**The task**
Print each entry word for word without images.

**Given records**

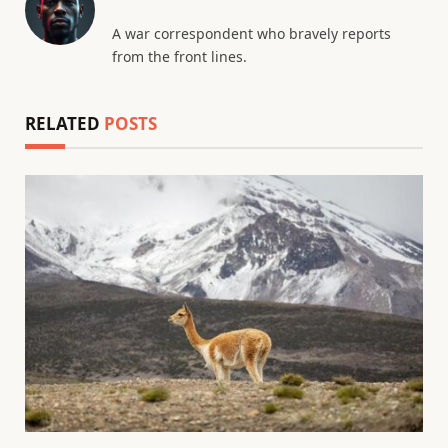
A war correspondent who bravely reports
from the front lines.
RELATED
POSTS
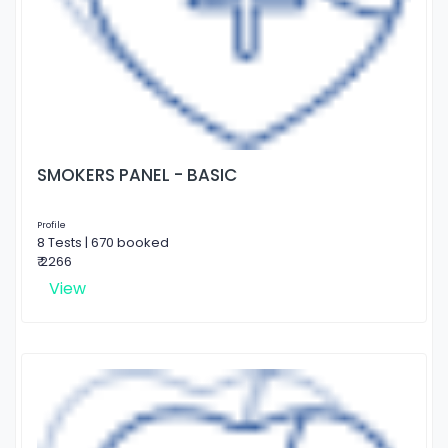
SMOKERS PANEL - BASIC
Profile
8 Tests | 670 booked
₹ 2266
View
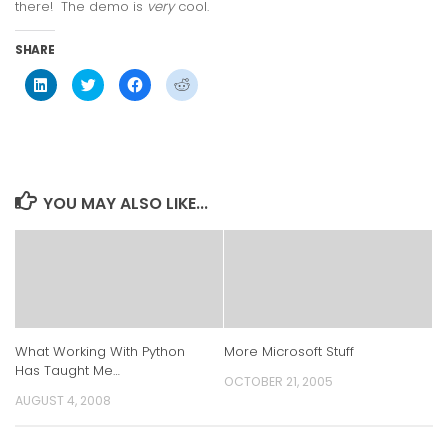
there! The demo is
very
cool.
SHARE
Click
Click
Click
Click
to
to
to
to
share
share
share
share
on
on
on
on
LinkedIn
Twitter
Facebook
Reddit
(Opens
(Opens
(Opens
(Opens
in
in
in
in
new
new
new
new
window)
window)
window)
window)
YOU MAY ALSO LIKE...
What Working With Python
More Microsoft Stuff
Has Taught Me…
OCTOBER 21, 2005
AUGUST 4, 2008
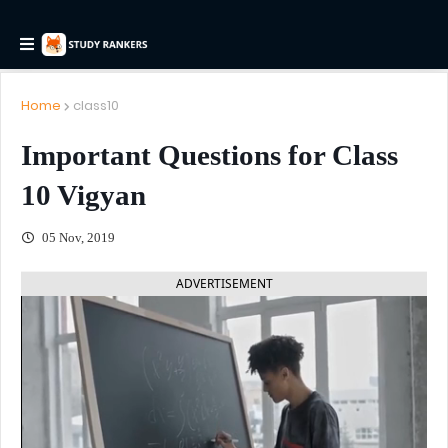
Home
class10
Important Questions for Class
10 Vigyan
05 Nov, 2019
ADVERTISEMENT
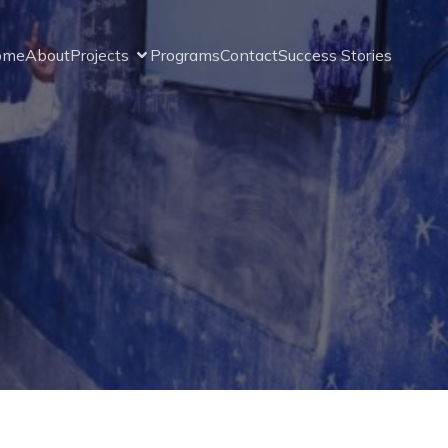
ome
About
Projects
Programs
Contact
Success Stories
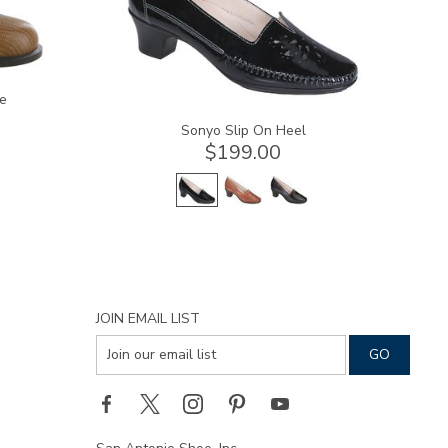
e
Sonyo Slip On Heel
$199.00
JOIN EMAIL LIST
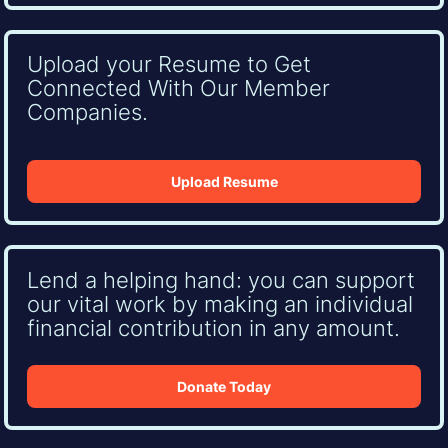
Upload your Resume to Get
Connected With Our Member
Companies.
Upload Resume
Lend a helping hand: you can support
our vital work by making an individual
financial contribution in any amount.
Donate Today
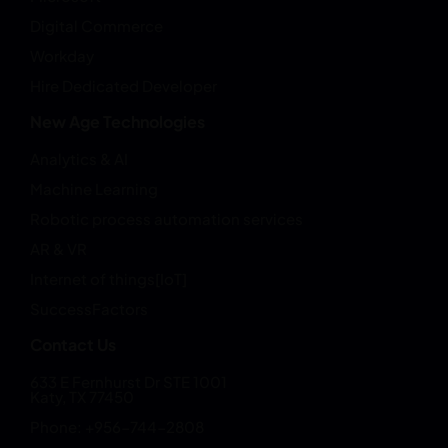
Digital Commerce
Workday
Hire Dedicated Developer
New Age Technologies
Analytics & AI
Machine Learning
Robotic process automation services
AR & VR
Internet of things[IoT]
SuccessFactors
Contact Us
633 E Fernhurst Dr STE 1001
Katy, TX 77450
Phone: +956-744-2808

**Solution for this task**
A war correspondent who bravely reports
from the front lines.
RELATED
POSTS
SMOKERS PANEL - BASIC
Profile
8 Tests | 670 booked
₹ 2266
View
there! The demo is
very
cool.
SHARE
Click
Click
Click
Click
to
to
to
to
share
share
share
share
on
on
on
on
LinkedIn
Twitter
Facebook
Reddit
(Opens
(Opens
(Opens
(Opens
in
in
in
in
new
new
new
new
window)
window)
window)
window)
YOU MAY ALSO LIKE...
What Working With Python
More Microsoft Stuff
Has Taught Me…
OCTOBER 21, 2005
AUGUST 4, 2008
Home
class10
Important Questions for Class
10 Vigyan
05 Nov, 2019
ADVERTISEMENT
ome
About
Projects
Programs
Contact
Success Stories
e
Sonyo Slip On Heel
$199.00
JOIN EMAIL LIST
Upload your Resume to Get
Connected With Our Member
Companies.
Upload Resume
Lend a helping hand: you can support
our vital work by making an individual
financial contribution in any amount.
Donate Today
Digital Commerce
Workday
Hire Dedicated Developer
New Age Technologies
Analytics & AI
Machine Learning
Robotic process automation services
AR & VR
Internet of things[IoT]
SuccessFactors
Contact Us
633 E Fernhurst Dr STE 1001
Katy, TX 77450
Phone: +956-744-2808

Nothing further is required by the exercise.